*** Exercise data ***

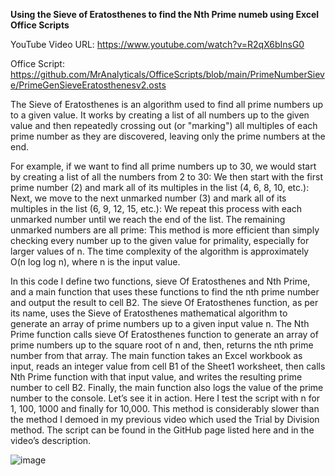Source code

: 
**Using the Sieve of Eratosthenes to find the Nth Prime numeb using Excel Office Scripts**

YouTube Video URL: https://www.youtube.com/watch?v=R2qX6bInsG0


Office Script: https://github.com/MrAnalyticals/OfficeScripts/blob/main/PrimeNumberSieve/PrimeGenSieveEratosthenesv2.osts



The Sieve of Eratosthenes is an algorithm used to find all prime numbers up to a given value. It works by creating a list of all numbers up to the given value and then repeatedly crossing out (or "marking") all multiples of each prime number as they are discovered, leaving only the prime numbers at the end.

For example, if we want to find all prime numbers up to 30, we would start by creating a list of all the numbers from 2 to 30:
We then start with the first prime number (2) and mark all of its multiples in the list (4, 6, 8, 10, etc.):
Next, we move to the next unmarked number (3) and mark all of its multiples in the list (6, 9, 12, 15, etc.):
We repeat this process with each unmarked number until we reach the end of the list. The remaining unmarked numbers are all prime:
This method is more efficient than simply checking every number up to the given value for primality, especially for larger values of n. The time complexity of the algorithm is approximately O(n log log n), where n is the input value.

In this code I define two functions, sieve Of Eratosthenes and Nth Prime, and a main function that uses these functions to find the nth prime number and output the result to cell B2. The sieve Of Eratosthenes function, as per its name, uses the Sieve of Eratosthenes mathematical algorithm to generate an array of prime numbers up to a given input value n. The Nth Prime function calls sieve Of Eratosthenes function to generate an array of prime numbers up to the square root of n and, then, returns the nth prime number from that array. The main function takes an Excel workbook as input, reads an integer value from cell B1 of the Sheet1 worksheet, then calls Nth Prime function with that input value, and writes the resulting prime number to cell B2. Finally, the main function also logs the value of the prime number to the console.
Let’s see it in action. 
Here I test the script with n for 1, 100, 1000 and finally for 10,000. This method is considerably slower than the method I demoed in my previous video which used the Trial by Division method. 
The script can be found in the GitHub page listed here and in the video’s description. 

![image](https://user-images.githubusercontent.com/47678539/219746439-84b65b98-c37d-40a6-981d-e5d15007cbd7.png)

*** End of Exercise data ***

Turn the stretch of the rows above that opens with the line containing "YouTube Video URL: https://www.youtube.com/watch?v=R2qX6bInsG0" and closes with the line containing "The Sieve of Eratosthenes is" into a numbered list, leaving out any blank lines.

1. YouTube Video URL: https://www.youtube.com/watch?v=R2qX6bInsG0
2. Office Script: https://github.com/MrAnalyticals/OfficeScripts/blob/main/PrimeNumberSieve/PrimeGenSieveEratosthenesv2.osts
3. The Sieve of Eratosthenes is an algorithm used to find all prime numbers up to a given value. It works by creating a list of all numbers up to the given value and then repeatedly crossing out (or "marking") all multiples of each prime number as they are discovered, leaving only the prime numbers at the end.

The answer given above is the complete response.